Степан очнулся, шустро пополз, отталкиваясь ножками от земли. Но мы уже не успевали. До отступающих автоматчиков оставалось метров семьдесят. Они потеряли еще двоих, у живых падала скорость. Их буквально расстреливали. Поднялись двое, побежали, согнувшись в три погибели. Их прикрывали несколько человек, заливая свинцом атакующих.
– Степан, не шевелись… – прохрипел я. – Может, проскочат, не заметят…
Идея была ошибочной. Первая «партия», уходящая от преследования, могла и не заметить, но те, что шли за ними густой цепью, не заметить не могли. Убьют – кто будет разбираться? Да и Степан не вник моему дурному приказу и пустился наутек – к избушке. Скрипнув зубами, я подхватил лук и пустился за ним. «Ружье оставил!» – пронзила запоздалая мысль. Ладно, толку с этой допотопной двустволки…
– Любомир, здесь кто-то есть! – грохнул за спиной резкий бас.
– Не стреляйте!!! – завопил я. – Мы здесь живем!!!
– Не стрелять! – рыкнул голос, показавшийся мне знакомым. – По тем стреляйте, идиоты!
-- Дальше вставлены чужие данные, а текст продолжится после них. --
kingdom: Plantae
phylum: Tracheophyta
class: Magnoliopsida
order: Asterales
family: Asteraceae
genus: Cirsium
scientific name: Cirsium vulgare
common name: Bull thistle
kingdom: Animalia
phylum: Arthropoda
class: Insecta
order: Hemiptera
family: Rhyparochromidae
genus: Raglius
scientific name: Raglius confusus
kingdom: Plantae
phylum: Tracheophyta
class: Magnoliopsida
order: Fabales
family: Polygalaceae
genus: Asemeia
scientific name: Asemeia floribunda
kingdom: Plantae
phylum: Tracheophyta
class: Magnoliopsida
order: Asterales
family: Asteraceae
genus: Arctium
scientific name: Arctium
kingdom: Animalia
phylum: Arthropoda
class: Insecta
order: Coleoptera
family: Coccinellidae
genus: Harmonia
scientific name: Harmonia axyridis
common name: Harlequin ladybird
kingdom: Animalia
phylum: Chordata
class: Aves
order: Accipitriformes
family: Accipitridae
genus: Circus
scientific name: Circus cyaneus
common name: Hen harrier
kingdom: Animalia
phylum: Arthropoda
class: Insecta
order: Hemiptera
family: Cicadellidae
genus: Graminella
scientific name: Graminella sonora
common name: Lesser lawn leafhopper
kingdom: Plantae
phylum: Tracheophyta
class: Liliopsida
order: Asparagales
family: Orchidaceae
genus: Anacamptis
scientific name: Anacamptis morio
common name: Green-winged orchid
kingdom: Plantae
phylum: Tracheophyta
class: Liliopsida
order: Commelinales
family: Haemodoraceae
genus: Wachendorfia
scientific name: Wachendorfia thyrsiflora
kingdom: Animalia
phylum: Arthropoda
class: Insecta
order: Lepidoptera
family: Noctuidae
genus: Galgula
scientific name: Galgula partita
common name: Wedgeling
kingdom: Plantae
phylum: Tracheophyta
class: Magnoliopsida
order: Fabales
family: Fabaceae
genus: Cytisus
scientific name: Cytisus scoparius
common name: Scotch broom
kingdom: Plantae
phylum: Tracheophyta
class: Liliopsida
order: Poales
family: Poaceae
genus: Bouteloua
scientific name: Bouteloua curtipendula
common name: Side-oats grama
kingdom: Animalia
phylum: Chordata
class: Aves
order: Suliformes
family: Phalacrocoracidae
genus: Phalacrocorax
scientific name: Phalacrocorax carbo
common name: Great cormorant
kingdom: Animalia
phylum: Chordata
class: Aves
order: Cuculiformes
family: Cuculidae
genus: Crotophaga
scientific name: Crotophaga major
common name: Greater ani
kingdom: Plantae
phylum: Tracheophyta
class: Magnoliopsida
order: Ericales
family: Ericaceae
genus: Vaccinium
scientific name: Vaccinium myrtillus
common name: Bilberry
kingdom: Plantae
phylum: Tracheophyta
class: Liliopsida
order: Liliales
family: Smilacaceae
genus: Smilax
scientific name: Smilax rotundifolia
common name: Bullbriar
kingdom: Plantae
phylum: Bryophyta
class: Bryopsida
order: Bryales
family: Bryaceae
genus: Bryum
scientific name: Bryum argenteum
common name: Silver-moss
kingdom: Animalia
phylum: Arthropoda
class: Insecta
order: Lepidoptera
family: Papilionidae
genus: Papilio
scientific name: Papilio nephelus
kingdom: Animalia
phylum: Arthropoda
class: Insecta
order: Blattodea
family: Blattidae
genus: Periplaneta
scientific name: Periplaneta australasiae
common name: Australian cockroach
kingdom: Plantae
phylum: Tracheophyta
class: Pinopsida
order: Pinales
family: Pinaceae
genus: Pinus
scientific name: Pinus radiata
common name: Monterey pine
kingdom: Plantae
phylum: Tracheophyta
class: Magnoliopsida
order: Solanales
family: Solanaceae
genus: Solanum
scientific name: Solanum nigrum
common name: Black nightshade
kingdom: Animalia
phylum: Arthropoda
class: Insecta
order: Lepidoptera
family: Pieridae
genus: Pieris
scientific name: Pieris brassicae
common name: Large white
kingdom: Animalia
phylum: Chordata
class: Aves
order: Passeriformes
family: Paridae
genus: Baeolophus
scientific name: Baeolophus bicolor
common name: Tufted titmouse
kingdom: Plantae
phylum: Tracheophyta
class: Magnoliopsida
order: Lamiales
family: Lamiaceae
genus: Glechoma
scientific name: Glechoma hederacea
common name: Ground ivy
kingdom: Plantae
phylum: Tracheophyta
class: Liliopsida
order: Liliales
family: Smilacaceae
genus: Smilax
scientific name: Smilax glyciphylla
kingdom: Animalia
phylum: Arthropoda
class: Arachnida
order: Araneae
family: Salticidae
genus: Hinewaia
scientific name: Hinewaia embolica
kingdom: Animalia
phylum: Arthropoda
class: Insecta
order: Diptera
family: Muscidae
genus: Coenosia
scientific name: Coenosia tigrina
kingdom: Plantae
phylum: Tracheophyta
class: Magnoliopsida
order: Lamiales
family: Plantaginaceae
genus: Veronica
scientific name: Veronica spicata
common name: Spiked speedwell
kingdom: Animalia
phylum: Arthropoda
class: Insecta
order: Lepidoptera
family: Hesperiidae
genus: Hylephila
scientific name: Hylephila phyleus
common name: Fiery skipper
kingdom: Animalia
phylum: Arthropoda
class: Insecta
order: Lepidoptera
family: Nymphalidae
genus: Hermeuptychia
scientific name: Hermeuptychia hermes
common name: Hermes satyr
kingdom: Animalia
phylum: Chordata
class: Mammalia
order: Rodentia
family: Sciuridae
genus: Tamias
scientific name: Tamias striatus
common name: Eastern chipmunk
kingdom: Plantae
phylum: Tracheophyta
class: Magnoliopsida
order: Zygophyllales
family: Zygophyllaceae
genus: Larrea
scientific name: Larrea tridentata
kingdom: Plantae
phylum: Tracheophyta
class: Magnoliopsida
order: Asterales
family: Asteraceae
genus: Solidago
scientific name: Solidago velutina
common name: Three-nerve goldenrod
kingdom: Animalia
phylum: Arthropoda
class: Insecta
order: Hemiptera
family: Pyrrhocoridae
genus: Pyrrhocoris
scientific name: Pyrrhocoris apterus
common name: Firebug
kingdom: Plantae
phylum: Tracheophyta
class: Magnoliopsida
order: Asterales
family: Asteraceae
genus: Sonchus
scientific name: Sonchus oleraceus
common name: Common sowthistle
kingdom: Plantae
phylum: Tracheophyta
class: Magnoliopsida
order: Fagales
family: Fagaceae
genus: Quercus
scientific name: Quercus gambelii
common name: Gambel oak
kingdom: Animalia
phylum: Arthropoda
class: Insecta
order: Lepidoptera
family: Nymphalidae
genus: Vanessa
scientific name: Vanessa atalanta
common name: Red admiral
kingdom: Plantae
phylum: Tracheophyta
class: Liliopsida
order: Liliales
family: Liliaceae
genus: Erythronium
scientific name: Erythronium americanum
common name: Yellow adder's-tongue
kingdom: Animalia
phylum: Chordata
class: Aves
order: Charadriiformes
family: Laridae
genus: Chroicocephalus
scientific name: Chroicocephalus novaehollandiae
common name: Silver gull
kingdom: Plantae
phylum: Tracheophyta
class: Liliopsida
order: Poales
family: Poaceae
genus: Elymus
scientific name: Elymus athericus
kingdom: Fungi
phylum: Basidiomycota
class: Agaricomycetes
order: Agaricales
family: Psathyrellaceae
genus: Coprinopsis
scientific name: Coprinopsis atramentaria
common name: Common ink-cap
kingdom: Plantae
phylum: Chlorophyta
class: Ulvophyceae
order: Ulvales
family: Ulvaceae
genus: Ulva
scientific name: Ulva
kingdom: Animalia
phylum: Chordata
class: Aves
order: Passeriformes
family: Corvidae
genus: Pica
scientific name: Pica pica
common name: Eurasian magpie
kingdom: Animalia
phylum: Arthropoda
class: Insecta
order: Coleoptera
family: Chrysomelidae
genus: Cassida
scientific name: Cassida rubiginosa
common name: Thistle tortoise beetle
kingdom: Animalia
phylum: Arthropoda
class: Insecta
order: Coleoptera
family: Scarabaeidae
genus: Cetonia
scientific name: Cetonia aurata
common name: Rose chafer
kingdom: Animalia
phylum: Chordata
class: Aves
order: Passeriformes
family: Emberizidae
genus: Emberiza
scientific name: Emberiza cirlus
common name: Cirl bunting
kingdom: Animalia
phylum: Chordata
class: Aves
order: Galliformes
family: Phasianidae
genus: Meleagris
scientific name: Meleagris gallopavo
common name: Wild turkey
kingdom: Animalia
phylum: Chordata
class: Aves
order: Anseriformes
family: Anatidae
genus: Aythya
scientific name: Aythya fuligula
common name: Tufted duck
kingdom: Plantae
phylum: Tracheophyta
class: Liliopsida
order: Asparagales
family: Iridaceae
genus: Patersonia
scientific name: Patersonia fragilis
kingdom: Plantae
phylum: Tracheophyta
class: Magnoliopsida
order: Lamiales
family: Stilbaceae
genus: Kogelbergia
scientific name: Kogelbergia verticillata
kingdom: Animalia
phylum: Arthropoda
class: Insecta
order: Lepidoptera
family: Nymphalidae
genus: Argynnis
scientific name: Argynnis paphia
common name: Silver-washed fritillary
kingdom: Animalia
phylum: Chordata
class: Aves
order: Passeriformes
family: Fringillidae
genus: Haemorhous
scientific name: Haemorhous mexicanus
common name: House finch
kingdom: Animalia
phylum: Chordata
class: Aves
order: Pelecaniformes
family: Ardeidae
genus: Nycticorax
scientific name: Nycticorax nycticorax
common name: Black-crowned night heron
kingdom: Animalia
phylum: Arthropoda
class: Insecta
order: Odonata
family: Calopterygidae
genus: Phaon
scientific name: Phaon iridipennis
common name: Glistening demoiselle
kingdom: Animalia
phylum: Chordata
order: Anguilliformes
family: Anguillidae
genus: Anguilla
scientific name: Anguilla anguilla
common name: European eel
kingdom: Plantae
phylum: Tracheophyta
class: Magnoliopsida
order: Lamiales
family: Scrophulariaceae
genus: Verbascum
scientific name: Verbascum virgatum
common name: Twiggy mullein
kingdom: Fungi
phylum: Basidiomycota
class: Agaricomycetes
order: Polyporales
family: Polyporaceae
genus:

– Тупак, Онуфрий, прикройте! – забился в тремоло звонкий девичий голос. – Именем Любомира, вы должны это сделать!
Двое послушно откололись от бегущей группы, и тут же загавкал ручной пулемет Калашникова. Атакующие распались, атака захлебнулась. «Какая покорность и самоотверженность, – мелькнула мысль. – Ведь знают, что на смерть остались…» А я уже продрался сквозь колосья бурьяна, перелез через плетень, протопал по дорожке мимо западной стены нашей хатки и вывалился во двор. Бежать в избу и запираться, похоже, смысла не было. Коротышка учащенно дышал за спиной, захлебывался. Худо дело: стрелка тахометра в красной зоне…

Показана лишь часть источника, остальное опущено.